Questioning the efficiency of the government’s social “Missions”

Marino González, an expert in public policy and professor at Simon Bolívar University, believes that the results of the government’s “Mission” programmes do not fulfil expectations because they follow political aims rather than [social] objectives such as helping citizens solve their problems.

“We are confusing measures with goals. The strategy of the Missions has much more to do with elements of an ideological or political nature than with services directed towards the communities. Barrio Adentro, for instance, has not been providing any information on its activities since January 2004. The data they do have only indicates the number of persons attended to, but does not provide any information on the types of problems solved”, said González.

One instance of the inefficiency of the policies the government is applying in the area of health, according to González, are the recent mortality rates as presented by the Ministry of Health.

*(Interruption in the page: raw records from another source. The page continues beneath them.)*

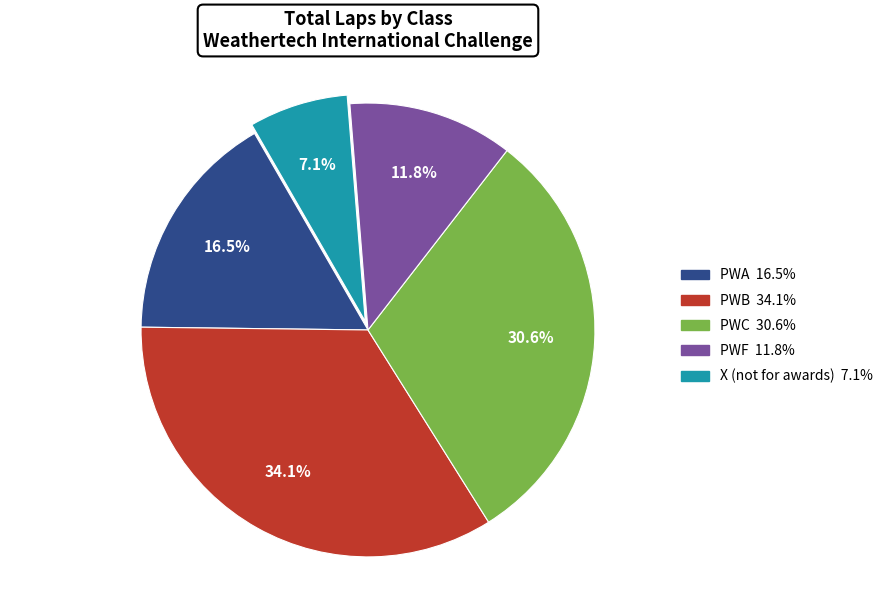

Which has a higher value, PWA or PWF?

PWA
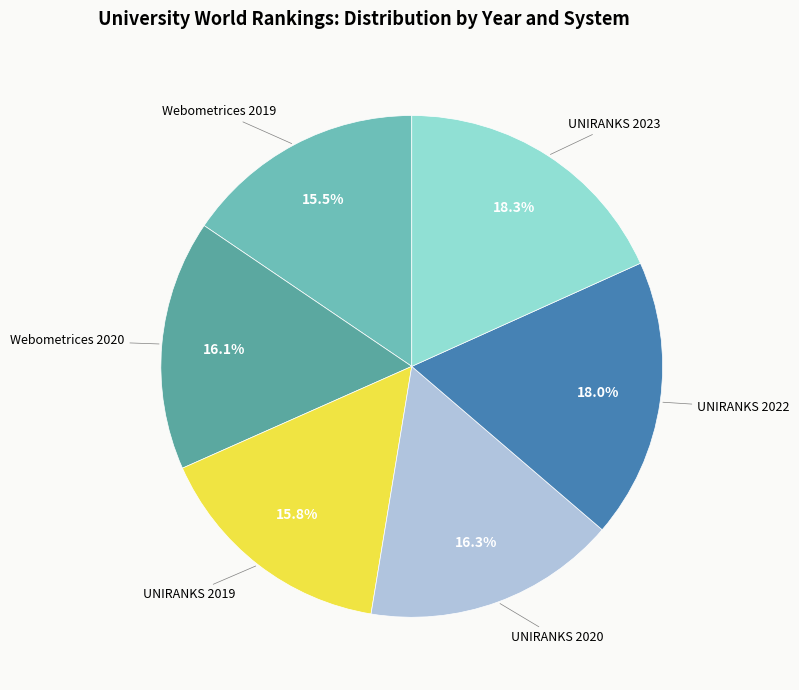

What is the ratio of the value at Webometrices 2019 to the value at Webometrices 2020?

1.0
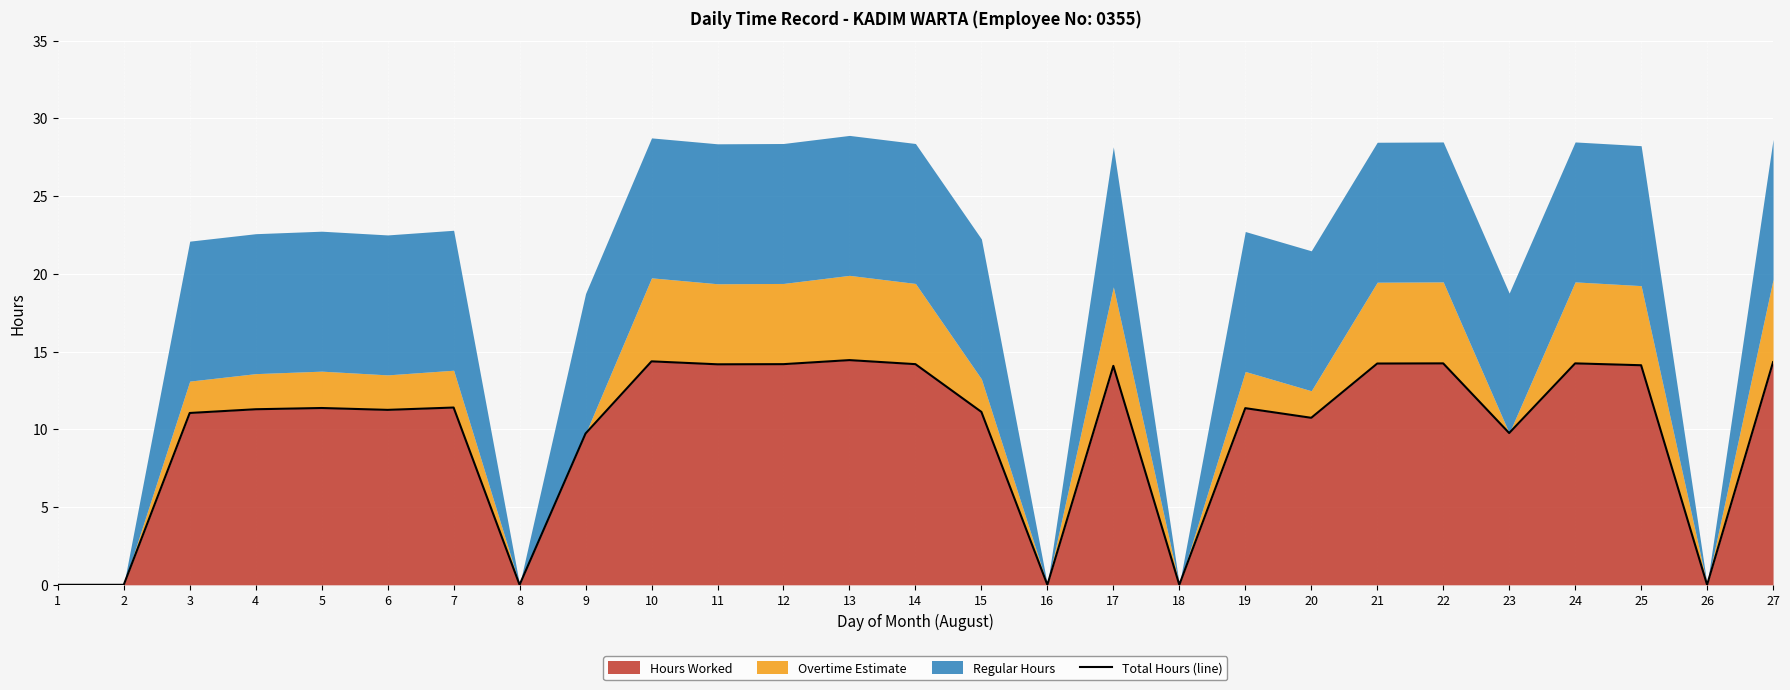

Where does the data first go above 11?

3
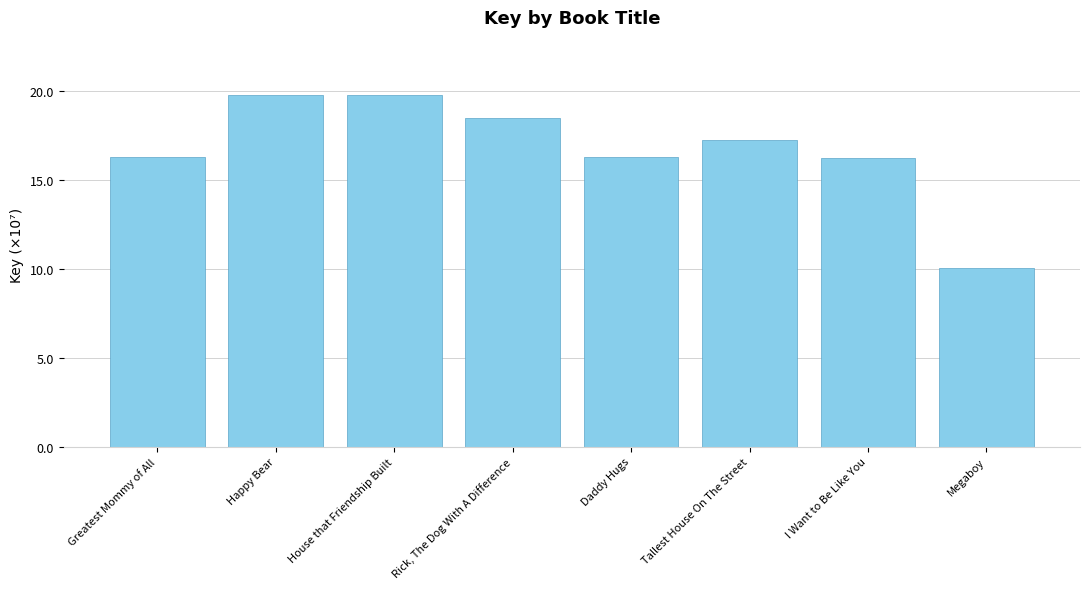

What position from the left is Rick, The Dog With A Difference?

4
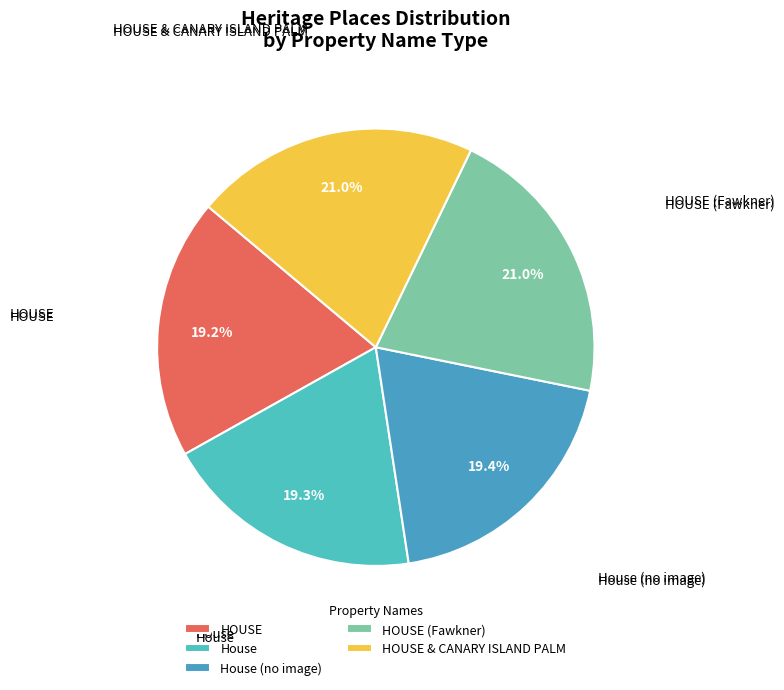

Does HOUSE account for over 50% of the chart?

No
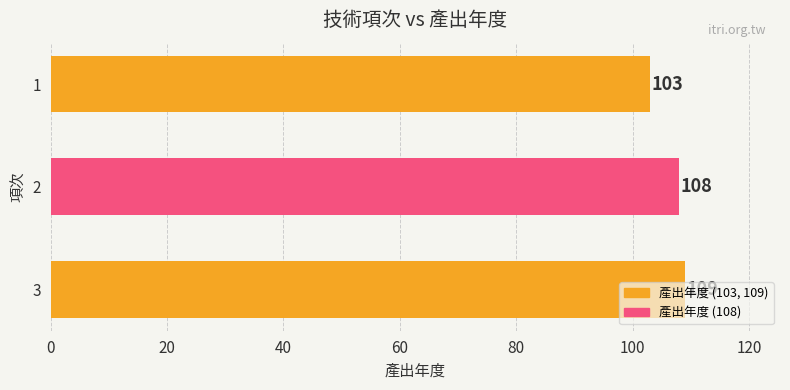

Count the number of categories in the chart.

3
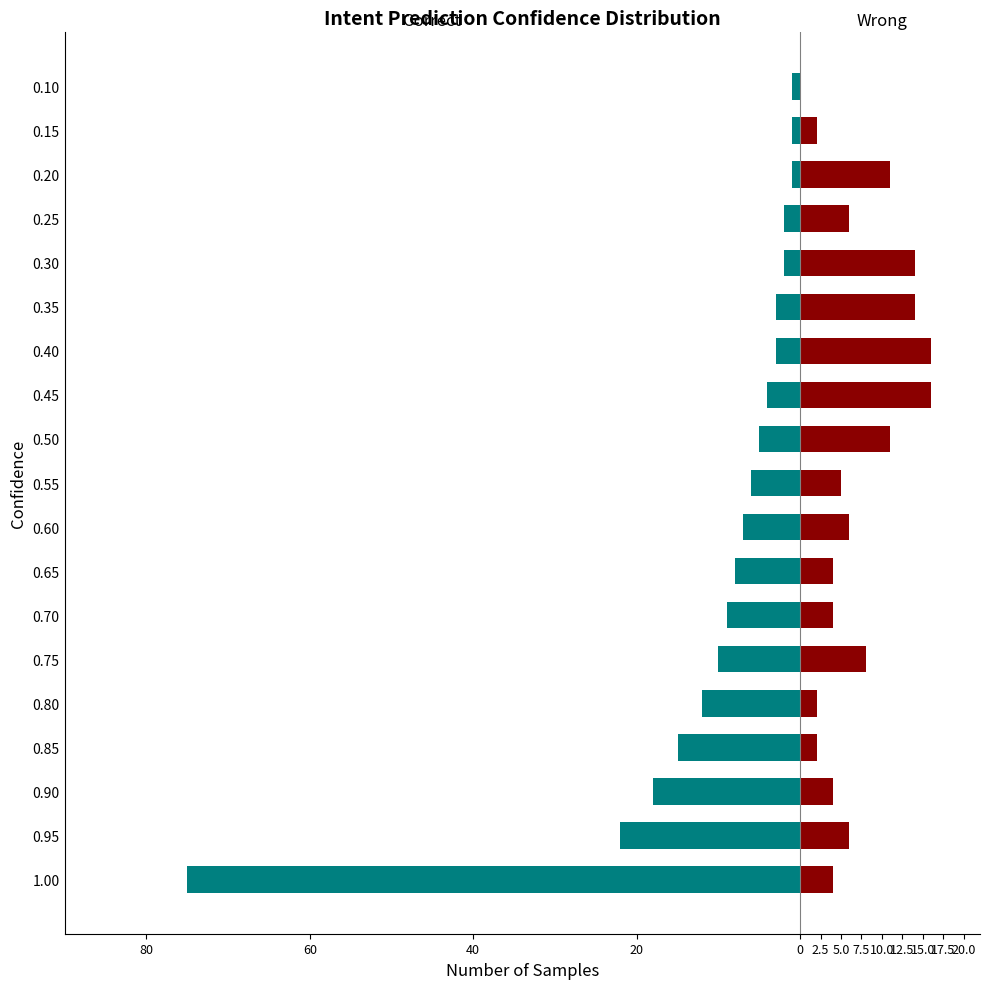

What is the value of the Correct bar at the 12th from the left?

-4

“In 2003, the infant mortality rate increased in two consecutive years from 18.2 to 18.5, which is primarily a consequence of the increase of easily preventable illnesses such as lung disease, the incidence of which increased by 40 percent, and digestive disorders such as diarrhea, which increased by more than 30 percent,” he explained.

González believes that the mortality rates “confirm that in Venezuela, malnutrition is a public health problem that should be a focus of public policy, and in terms of mother-child care, the state does not dispose of any adequate services for avoiding the deaths.”

“President Chávez’s government is working towards building and extending an immense, inefficient state structure that consumes many resources and that is completely removed from the real problems of the citizens; military, political, and strategic objectives take precedence over what is happening to citizens on the street”, added the public policy expert.

He believes that it is because of this strategy that the government “cannot hide a large number of failures in companies, extending from electricity generation to any other type of production”.

In González’s opinion, Venezuelans should be worried about the perspectives offered by a country with large income on the one hand, but disproportionate expenses on the other hand. These resources, which should be directed towards areas such as health, education, social security – which is what gives us quality of life – are not being controlled or monitored.